(Saved entries)

============================================================

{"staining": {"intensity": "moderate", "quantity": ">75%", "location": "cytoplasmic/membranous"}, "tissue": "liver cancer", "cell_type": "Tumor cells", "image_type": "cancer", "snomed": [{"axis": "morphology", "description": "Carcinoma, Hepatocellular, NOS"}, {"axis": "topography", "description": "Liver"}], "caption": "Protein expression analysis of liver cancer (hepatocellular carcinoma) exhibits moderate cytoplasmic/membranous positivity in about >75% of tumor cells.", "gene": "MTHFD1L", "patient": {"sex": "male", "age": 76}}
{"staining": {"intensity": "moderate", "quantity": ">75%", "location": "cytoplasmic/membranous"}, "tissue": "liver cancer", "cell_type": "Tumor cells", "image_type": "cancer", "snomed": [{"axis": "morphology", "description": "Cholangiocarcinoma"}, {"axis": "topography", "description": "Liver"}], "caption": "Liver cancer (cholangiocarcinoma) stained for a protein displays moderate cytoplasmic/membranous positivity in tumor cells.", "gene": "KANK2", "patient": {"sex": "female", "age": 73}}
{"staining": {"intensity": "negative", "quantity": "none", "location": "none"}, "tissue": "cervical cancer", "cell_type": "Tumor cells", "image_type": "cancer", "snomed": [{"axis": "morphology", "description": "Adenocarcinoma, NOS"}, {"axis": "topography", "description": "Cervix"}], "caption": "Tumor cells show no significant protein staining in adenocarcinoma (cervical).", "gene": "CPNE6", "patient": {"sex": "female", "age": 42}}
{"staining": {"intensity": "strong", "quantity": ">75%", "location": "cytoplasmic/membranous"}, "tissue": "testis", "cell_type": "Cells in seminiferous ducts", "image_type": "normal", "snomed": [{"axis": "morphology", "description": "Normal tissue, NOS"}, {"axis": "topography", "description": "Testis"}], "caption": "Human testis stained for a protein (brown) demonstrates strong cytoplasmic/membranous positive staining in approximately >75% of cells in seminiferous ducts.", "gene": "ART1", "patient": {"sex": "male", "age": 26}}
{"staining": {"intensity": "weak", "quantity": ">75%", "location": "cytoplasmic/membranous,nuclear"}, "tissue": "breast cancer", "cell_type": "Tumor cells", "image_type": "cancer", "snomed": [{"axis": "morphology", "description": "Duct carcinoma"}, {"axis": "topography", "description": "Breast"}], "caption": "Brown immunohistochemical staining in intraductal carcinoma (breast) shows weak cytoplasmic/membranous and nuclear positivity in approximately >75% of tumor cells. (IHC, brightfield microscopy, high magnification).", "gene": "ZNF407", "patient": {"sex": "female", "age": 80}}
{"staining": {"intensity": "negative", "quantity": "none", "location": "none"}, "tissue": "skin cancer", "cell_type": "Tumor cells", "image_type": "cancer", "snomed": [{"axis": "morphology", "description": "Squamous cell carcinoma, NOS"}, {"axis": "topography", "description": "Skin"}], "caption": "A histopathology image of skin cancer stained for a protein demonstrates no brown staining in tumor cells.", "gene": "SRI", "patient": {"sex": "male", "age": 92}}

============================================================

**Task brief:** Exact reproduction is required. Give the lines of the data from its first line through the line containing "testis stained for", and no others.

**Answer space:**
{"staining": {"intensity": "moderate", "quantity": ">75%", "location": "cytoplasmic/membranous"}, "tissue": "liver cancer", "cell_type": "Tumor cells", "image_type": "cancer", "snomed": [{"axis": "morphology", "description": "Carcinoma, Hepatocellular, NOS"}, {"axis": "topography", "description": "Liver"}], "caption": "Protein expression analysis of liver cancer (hepatocellular carcinoma) exhibits moderate cytoplasmic/membranous positivity in about >75% of tumor cells.", "gene": "MTHFD1L", "patient": {"sex": "male", "age": 76}}
{"staining": {"intensity": "moderate", "quantity": ">75%", "location": "cytoplasmic/membranous"}, "tissue": "liver cancer", "cell_type": "Tumor cells", "image_type": "cancer", "snomed": [{"axis": "morphology", "description": "Cholangiocarcinoma"}, {"axis": "topography", "description": "Liver"}], "caption": "Liver cancer (cholangiocarcinoma) stained for a protein displays moderate cytoplasmic/membranous positivity in tumor cells.", "gene": "KANK2", "patient": {"sex": "female", "age": 73}}
{"staining": {"intensity": "negative", "quantity": "none", "location": "none"}, "tissue": "cervical cancer", "cell_type": "Tumor cells", "image_type": "cancer", "snomed": [{"axis": "morphology", "description": "Adenocarcinoma, NOS"}, {"axis": "topography", "description": "Cervix"}], "caption": "Tumor cells show no significant protein staining in adenocarcinoma (cervical).", "gene": "CPNE6", "patient": {"sex": "female", "age": 42}}
{"staining": {"intensity": "strong", "quantity": ">75%", "location": "cytoplasmic/membranous"}, "tissue": "testis", "cell_type": "Cells in seminiferous ducts", "image_type": "normal", "snomed": [{"axis": "morphology", "description": "Normal tissue, NOS"}, {"axis": "topography", "description": "Testis"}], "caption": "Human testis stained for a protein (brown) demonstrates strong cytoplasmic/membranous positive staining in approximately >75% of cells in seminiferous ducts.", "gene": "ART1", "patient": {"sex": "male", "age": 26}}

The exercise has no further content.